*** Study material

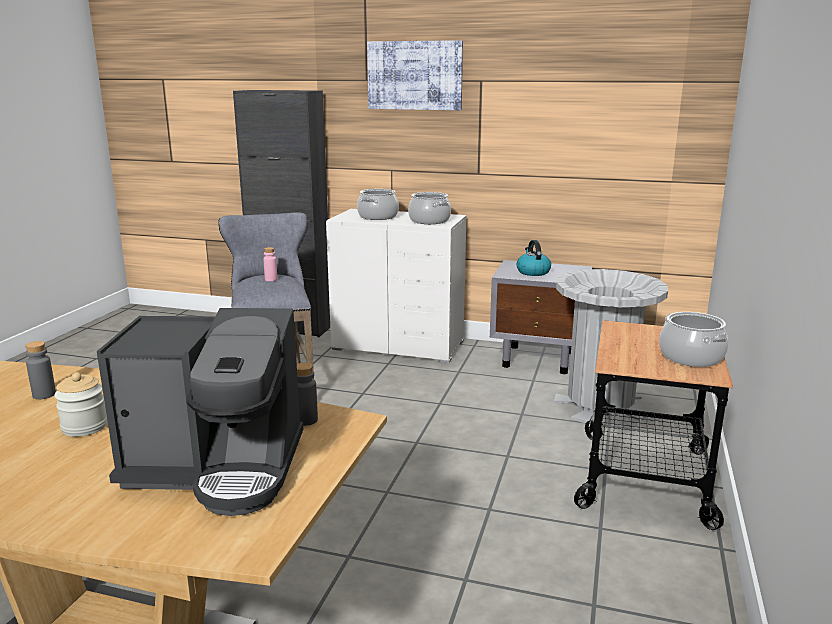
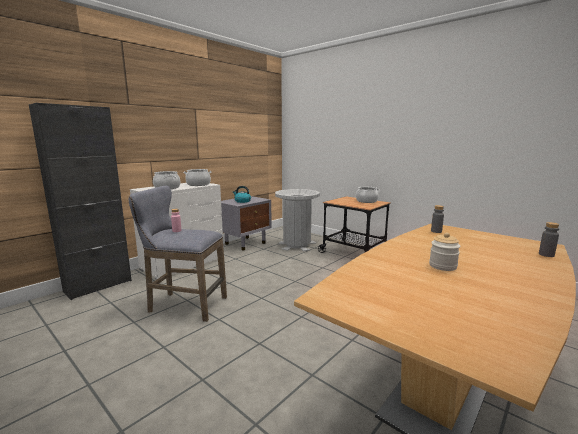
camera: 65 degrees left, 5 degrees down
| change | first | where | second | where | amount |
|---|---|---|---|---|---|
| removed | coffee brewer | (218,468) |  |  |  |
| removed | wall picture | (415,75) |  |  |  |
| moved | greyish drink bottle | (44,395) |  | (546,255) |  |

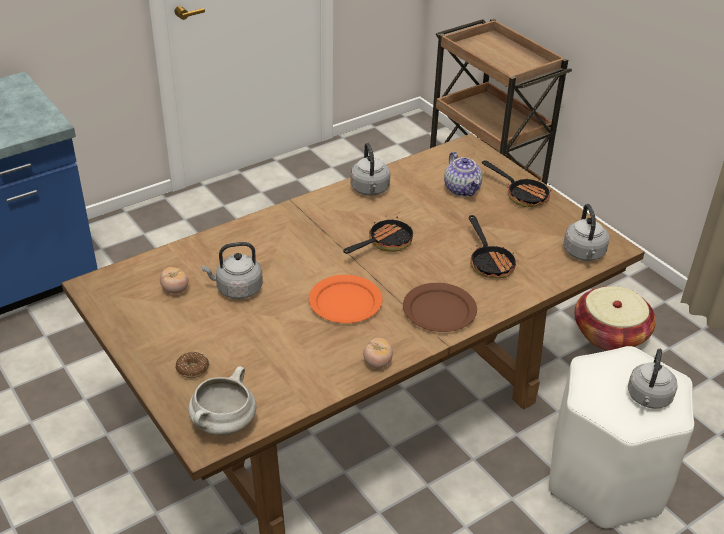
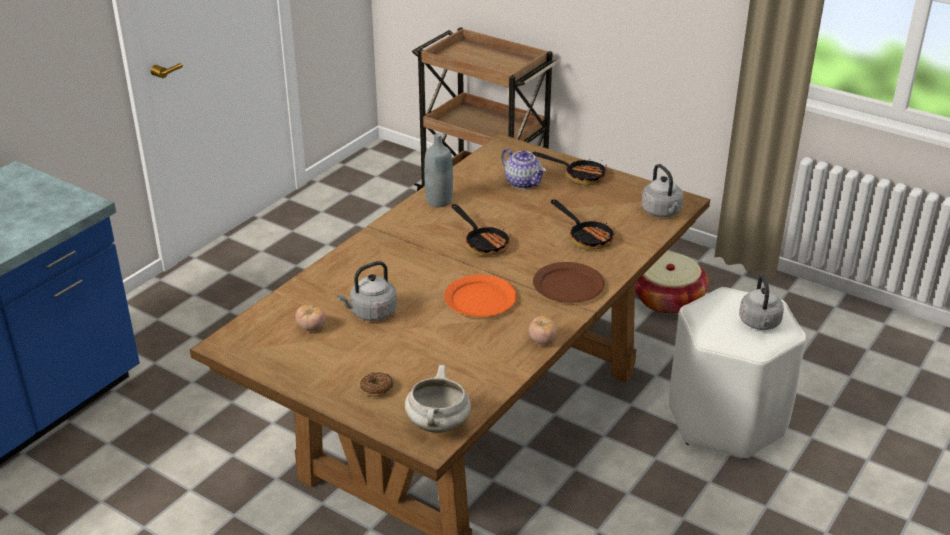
camera: 20 degrees left, 5 degrees down
| change | first | where | second | where | amount |
|---|---|---|---|---|---|
| replaced | greyish tea kettle | (370,190) | greyish drink bottle | (439,201) |  |
| turned | frying pan | (384,243) |  | (483,243) | 120 degrees clockwise |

******

▶ About this task:
Output the entries verbatim but drop the images.

▶ Answer space:
camera: 65 degrees left, 5 degrees down
| change | first | where | second | where | amount |
|---|---|---|---|---|---|
| removed | coffee brewer | (218,468) |  |  |  |
| removed | wall picture | (415,75) |  |  |  |
| moved | greyish drink bottle | (44,395) |  | (546,255) |  |

camera: 20 degrees left, 5 degrees down
| change | first | where | second | where | amount |
|---|---|---|---|---|---|
| replaced | greyish tea kettle | (370,190) | greyish drink bottle | (439,201) |  |
| turned | frying pan | (384,243) |  | (483,243) | 120 degrees clockwise |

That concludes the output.